The ideal programming language is one where a program is nothing but a set of concise, extremely precise, yet composable specifications that the _compiler_ turns into efficient machine code. I don't think English is that programming language.

wuweiaxin 4 hours ago||
The pattern we keep converging on is to treat model calls like a budgeted distributed system, not like a magical API. The expensive failures usually come from retries, fan-out, and verbose context growth rather than from a single bad prompt. Once we started logging token use per task step and putting hard ceilings on planner depth, costs became much more predictable.
etothet 5 hours ago||
Under "Prerequisites"[0] I see: "Get an Anthropic API key".

I presume this is temporary since the project is still in alpha, but I'm curious why this requires use of an API at all and what's special about it that it can't leverage injecting the prompt into a Claude Code or other LLM coding tool session.

[0]: https://codespeak.dev/blog/greenfield-project-tutorial-20260...

ucyo 4 hours ago||
Literally the first example on the main page declared as code.py would result in an indentation error :)
mft_ 7 hours ago||
Conceptually, this seems a good direction.

The other piece that has always struck me as a huge inefficiency with current usage of LLMs is the hoops they have to jump through to make sense of existing file formats - especially making sense of (or writing) complicated semi-proprietary formats like PDF, DOC(X), PPT(X), etc.

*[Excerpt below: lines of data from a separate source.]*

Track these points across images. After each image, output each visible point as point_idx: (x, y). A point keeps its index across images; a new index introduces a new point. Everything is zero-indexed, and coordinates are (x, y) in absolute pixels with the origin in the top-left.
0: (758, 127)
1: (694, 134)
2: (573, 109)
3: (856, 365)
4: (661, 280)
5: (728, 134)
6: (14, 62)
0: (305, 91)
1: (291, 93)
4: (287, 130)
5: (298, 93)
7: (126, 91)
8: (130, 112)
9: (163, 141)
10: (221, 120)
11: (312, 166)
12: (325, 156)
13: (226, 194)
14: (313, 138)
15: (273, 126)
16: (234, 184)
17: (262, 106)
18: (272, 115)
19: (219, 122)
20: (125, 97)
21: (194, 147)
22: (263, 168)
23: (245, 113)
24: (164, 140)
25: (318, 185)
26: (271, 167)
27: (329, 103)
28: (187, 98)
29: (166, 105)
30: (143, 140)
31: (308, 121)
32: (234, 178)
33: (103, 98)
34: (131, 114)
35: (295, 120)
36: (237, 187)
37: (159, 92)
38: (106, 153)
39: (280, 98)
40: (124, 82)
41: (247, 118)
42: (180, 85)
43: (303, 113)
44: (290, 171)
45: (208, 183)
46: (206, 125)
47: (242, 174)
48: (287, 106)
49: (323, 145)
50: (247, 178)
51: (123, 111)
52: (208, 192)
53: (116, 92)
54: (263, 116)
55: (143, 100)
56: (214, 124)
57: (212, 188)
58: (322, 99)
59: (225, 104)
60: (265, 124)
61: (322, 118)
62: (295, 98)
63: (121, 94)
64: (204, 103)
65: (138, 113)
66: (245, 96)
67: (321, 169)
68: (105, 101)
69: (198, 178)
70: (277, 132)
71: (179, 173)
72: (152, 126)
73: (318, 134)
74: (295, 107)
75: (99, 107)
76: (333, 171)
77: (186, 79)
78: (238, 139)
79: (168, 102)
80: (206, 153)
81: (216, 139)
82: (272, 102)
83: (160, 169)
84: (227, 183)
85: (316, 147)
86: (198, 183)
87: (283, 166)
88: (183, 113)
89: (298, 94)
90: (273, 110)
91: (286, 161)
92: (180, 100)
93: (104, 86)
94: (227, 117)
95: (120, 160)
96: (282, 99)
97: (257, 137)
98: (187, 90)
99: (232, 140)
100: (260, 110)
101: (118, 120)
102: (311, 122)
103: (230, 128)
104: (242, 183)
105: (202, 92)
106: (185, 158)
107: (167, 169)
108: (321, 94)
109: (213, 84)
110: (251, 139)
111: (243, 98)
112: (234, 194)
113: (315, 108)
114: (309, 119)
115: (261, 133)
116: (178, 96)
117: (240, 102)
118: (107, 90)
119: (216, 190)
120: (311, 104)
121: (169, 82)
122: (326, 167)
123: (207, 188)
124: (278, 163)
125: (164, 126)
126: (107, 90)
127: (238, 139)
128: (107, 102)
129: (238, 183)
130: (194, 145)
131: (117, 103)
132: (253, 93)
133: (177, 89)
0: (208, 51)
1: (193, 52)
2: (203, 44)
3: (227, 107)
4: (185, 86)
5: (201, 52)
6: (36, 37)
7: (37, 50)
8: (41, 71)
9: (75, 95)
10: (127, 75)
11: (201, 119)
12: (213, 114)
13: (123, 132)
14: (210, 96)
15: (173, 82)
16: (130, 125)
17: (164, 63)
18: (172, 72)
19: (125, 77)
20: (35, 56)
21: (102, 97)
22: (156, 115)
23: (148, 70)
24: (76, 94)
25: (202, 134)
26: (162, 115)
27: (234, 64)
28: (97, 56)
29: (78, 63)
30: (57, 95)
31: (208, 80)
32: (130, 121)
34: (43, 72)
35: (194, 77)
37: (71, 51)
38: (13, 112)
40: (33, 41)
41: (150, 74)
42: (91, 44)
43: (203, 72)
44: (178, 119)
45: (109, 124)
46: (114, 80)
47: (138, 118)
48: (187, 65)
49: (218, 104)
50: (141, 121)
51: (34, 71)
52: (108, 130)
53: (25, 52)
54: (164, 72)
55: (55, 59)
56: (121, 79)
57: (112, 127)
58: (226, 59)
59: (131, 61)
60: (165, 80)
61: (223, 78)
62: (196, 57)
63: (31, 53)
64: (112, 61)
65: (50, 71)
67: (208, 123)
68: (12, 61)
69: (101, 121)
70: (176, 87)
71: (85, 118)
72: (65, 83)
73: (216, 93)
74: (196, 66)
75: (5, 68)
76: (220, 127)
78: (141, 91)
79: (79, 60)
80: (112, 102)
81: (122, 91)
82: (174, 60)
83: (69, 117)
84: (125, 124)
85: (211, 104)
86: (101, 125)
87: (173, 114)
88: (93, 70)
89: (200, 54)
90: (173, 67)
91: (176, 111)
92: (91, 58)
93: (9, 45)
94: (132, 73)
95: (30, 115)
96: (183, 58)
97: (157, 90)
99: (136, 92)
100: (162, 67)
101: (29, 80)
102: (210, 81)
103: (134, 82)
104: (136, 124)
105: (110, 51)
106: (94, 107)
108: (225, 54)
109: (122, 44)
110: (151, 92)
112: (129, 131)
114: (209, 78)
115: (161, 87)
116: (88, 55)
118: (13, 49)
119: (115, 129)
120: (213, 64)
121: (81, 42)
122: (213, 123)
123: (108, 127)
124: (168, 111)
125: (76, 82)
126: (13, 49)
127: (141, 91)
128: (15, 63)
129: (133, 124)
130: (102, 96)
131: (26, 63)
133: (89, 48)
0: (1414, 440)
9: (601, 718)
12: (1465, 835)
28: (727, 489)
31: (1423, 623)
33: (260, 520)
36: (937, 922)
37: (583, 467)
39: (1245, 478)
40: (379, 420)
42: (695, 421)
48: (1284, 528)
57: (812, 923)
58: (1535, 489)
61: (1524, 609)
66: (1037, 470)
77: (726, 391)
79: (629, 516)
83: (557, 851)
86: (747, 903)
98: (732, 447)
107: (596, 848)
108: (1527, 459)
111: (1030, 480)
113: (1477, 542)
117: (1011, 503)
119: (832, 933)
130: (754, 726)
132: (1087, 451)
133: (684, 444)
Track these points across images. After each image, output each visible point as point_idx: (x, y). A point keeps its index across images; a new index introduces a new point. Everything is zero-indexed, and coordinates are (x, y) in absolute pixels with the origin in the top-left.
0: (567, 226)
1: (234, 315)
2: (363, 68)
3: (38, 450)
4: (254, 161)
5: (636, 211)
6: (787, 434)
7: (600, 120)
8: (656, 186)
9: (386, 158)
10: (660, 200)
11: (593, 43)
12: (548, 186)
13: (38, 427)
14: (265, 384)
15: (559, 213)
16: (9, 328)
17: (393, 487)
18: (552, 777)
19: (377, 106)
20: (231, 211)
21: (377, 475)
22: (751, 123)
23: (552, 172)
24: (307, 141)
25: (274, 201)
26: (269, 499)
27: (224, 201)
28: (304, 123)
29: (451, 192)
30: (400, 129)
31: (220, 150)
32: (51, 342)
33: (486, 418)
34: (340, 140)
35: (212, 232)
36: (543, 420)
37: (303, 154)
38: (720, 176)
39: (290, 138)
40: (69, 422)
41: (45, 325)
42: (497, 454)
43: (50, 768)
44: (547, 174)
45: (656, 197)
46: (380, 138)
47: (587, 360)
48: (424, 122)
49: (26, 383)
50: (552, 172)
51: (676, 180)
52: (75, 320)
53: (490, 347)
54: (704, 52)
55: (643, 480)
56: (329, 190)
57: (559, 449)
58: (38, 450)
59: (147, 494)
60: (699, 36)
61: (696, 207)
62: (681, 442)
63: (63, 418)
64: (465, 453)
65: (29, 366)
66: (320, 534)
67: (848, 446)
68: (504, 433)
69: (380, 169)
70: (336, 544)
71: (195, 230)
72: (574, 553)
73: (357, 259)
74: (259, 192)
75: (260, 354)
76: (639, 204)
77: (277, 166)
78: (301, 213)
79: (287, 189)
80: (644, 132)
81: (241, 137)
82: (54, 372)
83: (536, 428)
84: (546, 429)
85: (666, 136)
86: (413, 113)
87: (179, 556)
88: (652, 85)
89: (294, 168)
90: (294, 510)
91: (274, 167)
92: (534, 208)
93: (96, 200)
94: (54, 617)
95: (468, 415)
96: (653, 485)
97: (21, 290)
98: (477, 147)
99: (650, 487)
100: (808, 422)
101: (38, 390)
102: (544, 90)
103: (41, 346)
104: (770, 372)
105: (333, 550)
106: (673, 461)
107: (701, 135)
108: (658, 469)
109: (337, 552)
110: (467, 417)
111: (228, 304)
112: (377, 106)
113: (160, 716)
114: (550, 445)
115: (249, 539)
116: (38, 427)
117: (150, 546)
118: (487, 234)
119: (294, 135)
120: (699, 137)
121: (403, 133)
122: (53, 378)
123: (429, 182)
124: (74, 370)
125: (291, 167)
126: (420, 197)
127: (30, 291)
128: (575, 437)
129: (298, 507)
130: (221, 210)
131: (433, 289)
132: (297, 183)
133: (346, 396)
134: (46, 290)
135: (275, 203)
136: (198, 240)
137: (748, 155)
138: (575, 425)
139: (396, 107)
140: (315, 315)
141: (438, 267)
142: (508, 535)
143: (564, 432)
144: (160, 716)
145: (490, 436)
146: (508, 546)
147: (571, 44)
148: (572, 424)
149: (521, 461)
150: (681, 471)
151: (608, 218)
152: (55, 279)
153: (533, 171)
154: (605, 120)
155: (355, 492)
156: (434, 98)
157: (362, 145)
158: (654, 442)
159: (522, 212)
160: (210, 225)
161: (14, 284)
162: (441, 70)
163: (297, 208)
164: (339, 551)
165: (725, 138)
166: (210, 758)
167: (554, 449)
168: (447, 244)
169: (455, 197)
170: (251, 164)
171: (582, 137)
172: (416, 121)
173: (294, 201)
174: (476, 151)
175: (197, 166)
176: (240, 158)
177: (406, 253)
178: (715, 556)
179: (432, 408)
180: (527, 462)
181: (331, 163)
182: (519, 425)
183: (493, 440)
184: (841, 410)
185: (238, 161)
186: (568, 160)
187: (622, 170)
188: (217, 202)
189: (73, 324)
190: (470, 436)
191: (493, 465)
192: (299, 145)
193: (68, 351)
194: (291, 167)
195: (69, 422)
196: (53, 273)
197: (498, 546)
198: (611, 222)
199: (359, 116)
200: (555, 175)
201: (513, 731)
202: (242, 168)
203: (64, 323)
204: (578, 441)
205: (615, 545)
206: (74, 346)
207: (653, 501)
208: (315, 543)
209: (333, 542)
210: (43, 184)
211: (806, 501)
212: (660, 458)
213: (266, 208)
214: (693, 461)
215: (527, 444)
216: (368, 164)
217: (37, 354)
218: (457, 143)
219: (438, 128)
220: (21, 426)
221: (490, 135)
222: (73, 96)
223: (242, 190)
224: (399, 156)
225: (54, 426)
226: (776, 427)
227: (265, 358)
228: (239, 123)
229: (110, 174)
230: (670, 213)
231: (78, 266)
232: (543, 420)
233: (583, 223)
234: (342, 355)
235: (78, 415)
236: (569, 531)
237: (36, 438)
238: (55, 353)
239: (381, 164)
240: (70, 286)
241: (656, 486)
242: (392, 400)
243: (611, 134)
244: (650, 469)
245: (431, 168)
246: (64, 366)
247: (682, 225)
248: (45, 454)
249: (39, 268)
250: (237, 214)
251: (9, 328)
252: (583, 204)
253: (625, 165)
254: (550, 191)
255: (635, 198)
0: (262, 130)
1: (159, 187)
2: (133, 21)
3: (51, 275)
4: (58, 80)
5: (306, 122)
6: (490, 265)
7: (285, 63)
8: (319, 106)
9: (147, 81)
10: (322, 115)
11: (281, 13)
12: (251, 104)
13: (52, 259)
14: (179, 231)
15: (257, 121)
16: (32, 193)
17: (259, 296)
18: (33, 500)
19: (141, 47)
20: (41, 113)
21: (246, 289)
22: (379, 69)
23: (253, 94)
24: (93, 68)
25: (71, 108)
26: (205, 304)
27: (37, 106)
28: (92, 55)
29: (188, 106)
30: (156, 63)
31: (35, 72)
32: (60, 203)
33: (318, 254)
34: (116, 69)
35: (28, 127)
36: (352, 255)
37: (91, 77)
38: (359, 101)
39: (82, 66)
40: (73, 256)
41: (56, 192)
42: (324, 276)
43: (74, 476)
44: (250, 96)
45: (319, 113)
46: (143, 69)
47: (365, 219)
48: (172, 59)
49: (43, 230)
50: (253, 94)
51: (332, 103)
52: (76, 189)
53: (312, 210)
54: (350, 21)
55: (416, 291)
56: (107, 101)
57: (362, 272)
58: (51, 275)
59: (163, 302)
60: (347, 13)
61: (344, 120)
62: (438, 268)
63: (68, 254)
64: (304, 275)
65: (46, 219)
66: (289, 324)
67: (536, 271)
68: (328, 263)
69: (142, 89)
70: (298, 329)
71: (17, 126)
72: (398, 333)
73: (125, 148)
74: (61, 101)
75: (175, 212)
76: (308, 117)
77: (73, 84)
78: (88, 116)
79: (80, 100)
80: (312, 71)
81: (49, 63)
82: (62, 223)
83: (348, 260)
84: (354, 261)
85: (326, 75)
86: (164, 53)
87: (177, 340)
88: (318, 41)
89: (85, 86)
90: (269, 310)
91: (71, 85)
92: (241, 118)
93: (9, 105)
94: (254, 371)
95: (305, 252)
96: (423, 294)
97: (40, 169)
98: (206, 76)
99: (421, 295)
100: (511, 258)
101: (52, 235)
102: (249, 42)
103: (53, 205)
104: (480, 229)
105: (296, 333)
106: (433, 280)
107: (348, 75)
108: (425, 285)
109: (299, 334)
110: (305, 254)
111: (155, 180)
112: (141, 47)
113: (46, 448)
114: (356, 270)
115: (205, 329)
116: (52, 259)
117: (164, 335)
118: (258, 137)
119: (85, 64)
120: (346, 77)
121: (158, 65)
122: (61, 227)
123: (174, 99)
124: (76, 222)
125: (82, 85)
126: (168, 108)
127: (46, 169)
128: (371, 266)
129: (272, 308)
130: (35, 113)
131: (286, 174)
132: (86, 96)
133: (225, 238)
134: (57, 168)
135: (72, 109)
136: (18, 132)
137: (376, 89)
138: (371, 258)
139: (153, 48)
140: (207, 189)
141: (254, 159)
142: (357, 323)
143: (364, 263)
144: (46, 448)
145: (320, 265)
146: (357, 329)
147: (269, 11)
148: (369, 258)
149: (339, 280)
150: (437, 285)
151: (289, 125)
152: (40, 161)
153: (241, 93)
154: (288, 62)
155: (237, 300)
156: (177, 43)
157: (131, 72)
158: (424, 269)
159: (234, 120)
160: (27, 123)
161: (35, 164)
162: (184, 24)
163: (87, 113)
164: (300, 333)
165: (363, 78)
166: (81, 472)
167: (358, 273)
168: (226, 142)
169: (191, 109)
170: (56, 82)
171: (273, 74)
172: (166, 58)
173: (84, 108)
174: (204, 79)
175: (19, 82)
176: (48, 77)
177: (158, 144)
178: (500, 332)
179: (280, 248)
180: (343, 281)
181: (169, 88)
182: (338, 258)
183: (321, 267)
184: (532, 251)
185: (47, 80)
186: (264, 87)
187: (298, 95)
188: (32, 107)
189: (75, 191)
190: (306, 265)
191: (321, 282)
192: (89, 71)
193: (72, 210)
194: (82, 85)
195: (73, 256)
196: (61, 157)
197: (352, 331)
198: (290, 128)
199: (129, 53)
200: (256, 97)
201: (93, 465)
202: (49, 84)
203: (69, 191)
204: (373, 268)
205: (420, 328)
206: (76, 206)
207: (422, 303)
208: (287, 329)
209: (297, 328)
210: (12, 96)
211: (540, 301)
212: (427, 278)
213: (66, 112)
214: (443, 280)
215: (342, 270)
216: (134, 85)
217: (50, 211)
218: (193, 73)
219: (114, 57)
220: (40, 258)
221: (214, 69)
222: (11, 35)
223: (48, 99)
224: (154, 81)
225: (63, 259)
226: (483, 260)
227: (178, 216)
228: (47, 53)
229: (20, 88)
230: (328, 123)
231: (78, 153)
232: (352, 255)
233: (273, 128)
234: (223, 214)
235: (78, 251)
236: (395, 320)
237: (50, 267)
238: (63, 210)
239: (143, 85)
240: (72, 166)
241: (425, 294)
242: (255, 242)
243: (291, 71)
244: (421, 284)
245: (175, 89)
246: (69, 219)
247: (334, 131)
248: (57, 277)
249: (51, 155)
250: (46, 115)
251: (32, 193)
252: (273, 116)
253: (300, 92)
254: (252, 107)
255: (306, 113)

Long-term prediction: for text, we'll move away from these formats and towards alternatives that are designed to be optimal for LLMs to interact with. (This could look like variants of markdown or JSON, but could also be Base64 [0] or something we've not even imagined yet.)

[0] https://dnhkng.github.io/posts/rys/

pessimizer 7 hours ago|
If LLMs can't deal with those legacy file formats, I don't trust them to be able to deal with anything. The idea that LLMs are so sophisticated that we have a need to dumb down inputs in order to interact with them is self-contradictory.
layer8 7 hours ago||
While I agree, the parent also talks about efficiency. If a different format increases efficiency, that could be reason enough to switch to it, even if understanding doesn’t improve and already was good before.
xvedejas 7 hours ago||
We already have a language for talking to LLMs: Polish

https://www.zmescience.com/science/news-science/polish-effec...

temp123789246 3 hours ago||
One requirement for a programming language to be “good” is that doing this, with sufficient specificity to get all the behavior you want, will be more verbose than the code itself.
hmokiguess 4 hours ago||
I'm gonna be honest here, I opened this website excited thinking this was a sort of new paradigm or programming language, and I ended up extremely confused at what this actually is and I still don't understand.

Is it a code generator tool from specs? Ugh. Why not push for the development of the protocol itself then?

gritzko 8 hours ago||
So is it basically Markdown? The landing does not articulate, unfortunately, what the key contribution is.
matthewkayin 7 hours ago|
I tried looking through some of the spec samples, and it was not clear what the "language" was or that there was any syntax. It just looks like a terse spec.
oceanwaves 6 hours ago||
In my building and research of Simplex, specs designed for LLM consumption don't need a formalized syntax as much as they just need an enforced structure, ideally paired with a linter. An effective spec for LLMs will bridge the gap between natural language and a formal language. It's about reducing ambiguity of intent because of the weaknesses and inconsistencies of natural language and the human operator.
b4rtaz__ 6 hours ago|
A few days ago I released https://github.com/b4rtaz/incrmd , which is similar to Codespeak. The main difference is that the specification is defined at the *project* level. I'm not sure if having the specification at the *file* level is a good choice, because the file structure does not necessarily align with the class structure, etc.